Exercise requirements:
Return a verbatim reproduction of each line, starting at the line with "6. (Optional) Use" and ending at the last line of the listing below.

Data for processing:
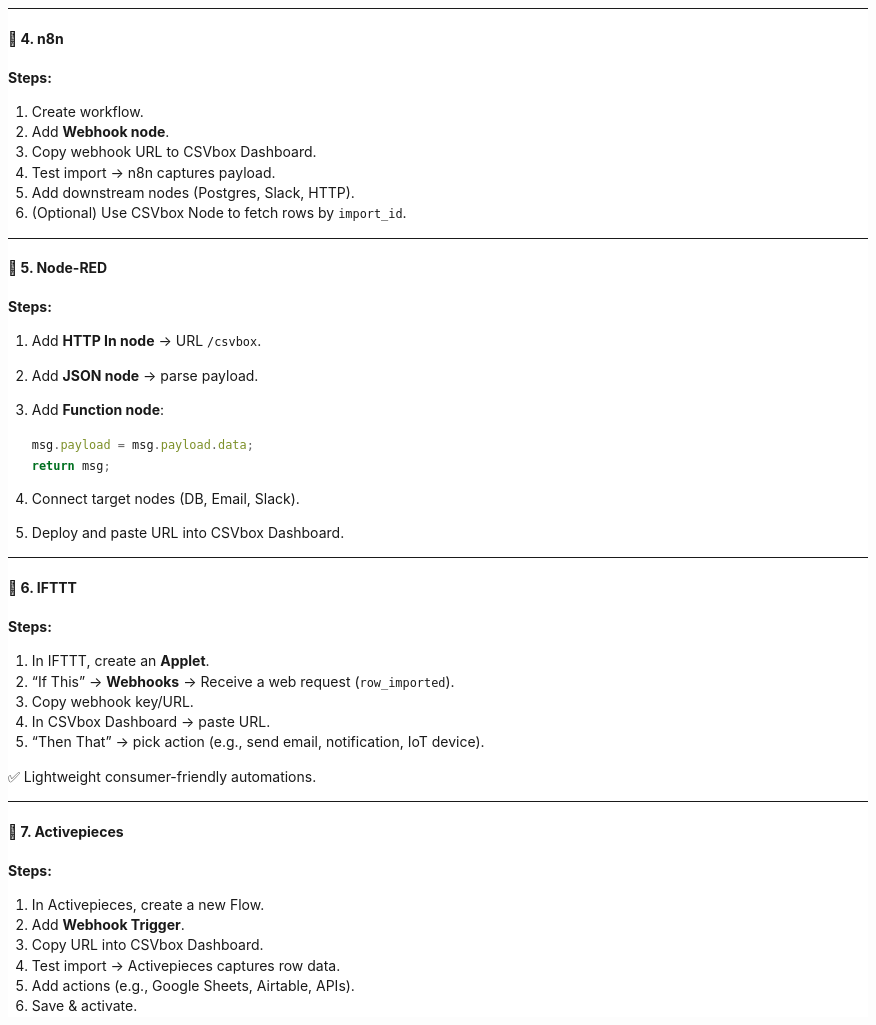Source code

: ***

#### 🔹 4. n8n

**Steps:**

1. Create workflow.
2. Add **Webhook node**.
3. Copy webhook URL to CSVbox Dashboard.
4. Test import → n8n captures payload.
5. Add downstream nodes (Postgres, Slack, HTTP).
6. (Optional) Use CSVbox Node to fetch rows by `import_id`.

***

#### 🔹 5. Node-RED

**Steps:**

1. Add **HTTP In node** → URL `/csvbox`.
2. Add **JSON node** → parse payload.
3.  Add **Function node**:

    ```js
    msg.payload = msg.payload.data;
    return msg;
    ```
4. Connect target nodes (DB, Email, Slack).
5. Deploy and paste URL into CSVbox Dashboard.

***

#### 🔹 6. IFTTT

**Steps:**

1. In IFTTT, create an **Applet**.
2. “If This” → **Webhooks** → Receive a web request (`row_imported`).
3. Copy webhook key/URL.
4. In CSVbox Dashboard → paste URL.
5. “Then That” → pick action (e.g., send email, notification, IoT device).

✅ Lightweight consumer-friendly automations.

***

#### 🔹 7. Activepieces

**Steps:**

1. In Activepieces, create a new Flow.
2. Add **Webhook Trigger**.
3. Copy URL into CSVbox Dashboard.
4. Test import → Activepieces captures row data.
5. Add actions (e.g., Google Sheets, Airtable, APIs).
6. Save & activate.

Answer for this exercise:
6. (Optional) Use CSVbox Node to fetch rows by `import_id`.

***

#### 🔹 5. Node-RED

**Steps:**

1. Add **HTTP In node** → URL `/csvbox`.
2. Add **JSON node** → parse payload.
3.  Add **Function node**:

    ```js
    msg.payload = msg.payload.data;
    return msg;
    ```
4. Connect target nodes (DB, Email, Slack).
5. Deploy and paste URL into CSVbox Dashboard.

***

#### 🔹 6. IFTTT

**Steps:**

1. In IFTTT, create an **Applet**.
2. “If This” → **Webhooks** → Receive a web request (`row_imported`).
3. Copy webhook key/URL.
4. In CSVbox Dashboard → paste URL.
5. “Then That” → pick action (e.g., send email, notification, IoT device).

✅ Lightweight consumer-friendly automations.

***

#### 🔹 7. Activepieces

**Steps:**

1. In Activepieces, create a new Flow.
2. Add **Webhook Trigger**.
3. Copy URL into CSVbox Dashboard.
4. Test import → Activepieces captures row data.
5. Add actions (e.g., Google Sheets, Airtable, APIs).
6. Save & activate.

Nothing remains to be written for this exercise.